Discriminating in hiring on the basis of race is illegal in the United States — regardless of which race is targeted or excluded. Title VII of the Civil Rights Act of 1964 makes this clear. Yet for years, firms got away with it because courts applied different standards in discrimination cases. Minority plaintiffs faced one bar; majority-group plaintiffs — white people, men, and heterosexuals — faced a higher one.

The result was a strange reality: A law meant to ensure equal treatment was enforced unequally. Legal standing depended on a person’s racial identity. That changed in 2025.

This past summer, the Supreme Court addressed this issue in Ames v. Ohio Department of Youth Services. The court sided with Marlean Ames, who was denied a promotion and later demoted because she was heterosexual. Lower courts had rejected her claims under a rule requiring majority plaintiffs to show “background circumstances” suggesting the employer was unusually likely to discriminate against the majority.

The decision reshaped the legal landscape. Discrimination in hiring was already unlawful under Title VII, but after Ames, majority-group plaintiffs had real recourse. That’s why I argued Ames would be a death blow to formal DEI efforts. 

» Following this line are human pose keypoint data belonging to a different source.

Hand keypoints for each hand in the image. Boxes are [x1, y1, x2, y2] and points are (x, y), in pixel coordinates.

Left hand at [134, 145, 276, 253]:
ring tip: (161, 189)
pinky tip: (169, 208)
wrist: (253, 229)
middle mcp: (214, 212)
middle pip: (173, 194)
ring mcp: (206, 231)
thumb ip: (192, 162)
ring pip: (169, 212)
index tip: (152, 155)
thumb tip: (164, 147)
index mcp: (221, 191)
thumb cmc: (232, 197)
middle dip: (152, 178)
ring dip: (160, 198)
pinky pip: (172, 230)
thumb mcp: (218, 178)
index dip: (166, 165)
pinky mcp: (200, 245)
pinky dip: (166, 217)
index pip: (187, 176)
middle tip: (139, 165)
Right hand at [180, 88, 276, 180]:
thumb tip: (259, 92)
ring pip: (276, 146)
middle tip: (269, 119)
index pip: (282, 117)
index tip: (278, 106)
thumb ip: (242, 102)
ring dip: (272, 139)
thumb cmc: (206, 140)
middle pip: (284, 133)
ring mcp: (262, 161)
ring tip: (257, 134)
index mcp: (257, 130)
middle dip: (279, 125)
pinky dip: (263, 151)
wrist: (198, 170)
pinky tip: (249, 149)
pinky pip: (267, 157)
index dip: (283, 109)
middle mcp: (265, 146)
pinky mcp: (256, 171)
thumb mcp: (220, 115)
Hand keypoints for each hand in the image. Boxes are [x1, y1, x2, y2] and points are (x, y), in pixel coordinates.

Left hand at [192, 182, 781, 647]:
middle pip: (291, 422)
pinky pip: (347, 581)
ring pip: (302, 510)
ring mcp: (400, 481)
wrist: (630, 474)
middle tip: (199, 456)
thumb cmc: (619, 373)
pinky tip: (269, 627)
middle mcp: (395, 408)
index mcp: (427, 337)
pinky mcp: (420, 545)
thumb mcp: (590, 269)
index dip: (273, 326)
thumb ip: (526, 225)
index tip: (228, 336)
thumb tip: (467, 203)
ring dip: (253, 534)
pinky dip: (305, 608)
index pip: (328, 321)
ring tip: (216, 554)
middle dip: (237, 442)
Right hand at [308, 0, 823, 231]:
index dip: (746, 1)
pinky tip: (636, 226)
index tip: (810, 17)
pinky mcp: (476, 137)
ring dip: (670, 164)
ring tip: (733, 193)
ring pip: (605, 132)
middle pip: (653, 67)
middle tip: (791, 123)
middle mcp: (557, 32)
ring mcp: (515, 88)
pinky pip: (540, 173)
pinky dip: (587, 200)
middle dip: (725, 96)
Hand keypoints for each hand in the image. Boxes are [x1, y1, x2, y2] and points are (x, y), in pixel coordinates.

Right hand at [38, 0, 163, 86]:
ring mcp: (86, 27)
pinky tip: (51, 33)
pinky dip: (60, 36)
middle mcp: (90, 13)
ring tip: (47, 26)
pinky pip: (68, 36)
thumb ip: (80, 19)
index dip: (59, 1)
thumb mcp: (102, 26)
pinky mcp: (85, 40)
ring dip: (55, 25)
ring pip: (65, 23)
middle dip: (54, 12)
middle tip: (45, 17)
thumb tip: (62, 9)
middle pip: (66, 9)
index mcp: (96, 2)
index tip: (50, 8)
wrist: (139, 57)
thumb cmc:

With its lawsuit against the New York Times, the EEOC seems intent on putting a stake through DEI’s heart. One can almost feel bad for the newspaper. When the paper was making what could be perceived as diversity hires, the high court had not yet delivered its ruling on Ames. Still, the New York Times disputes the heart of the EEOC’s suit. 

“Our employment practices are merit-based and focused on recruiting and promoting the best talent in the world,” Rhoades Ha said in response to the EEOC’s allegations. 

THE WORLD MUST CHOOSE: STAND WITH AMERICA OR YIELD TO IRAN?

The word “merit-based” is noteworthy. For years, classical liberals and conservatives have argued that merit is precisely what hiring decisions should be about. Ironically, for saying hiring should not be about race or gender, many were accused of being racist or sexist.

The notion that people should be treated as individuals — and promoted accordingly — isn’t sexist or racist. It’s a noble idea, and a deeply American one.

The fact that the New York Times seems to be ditching DEI for merit, fairness, and equality is a sign that our country is healing from years of overtly discriminatory practices.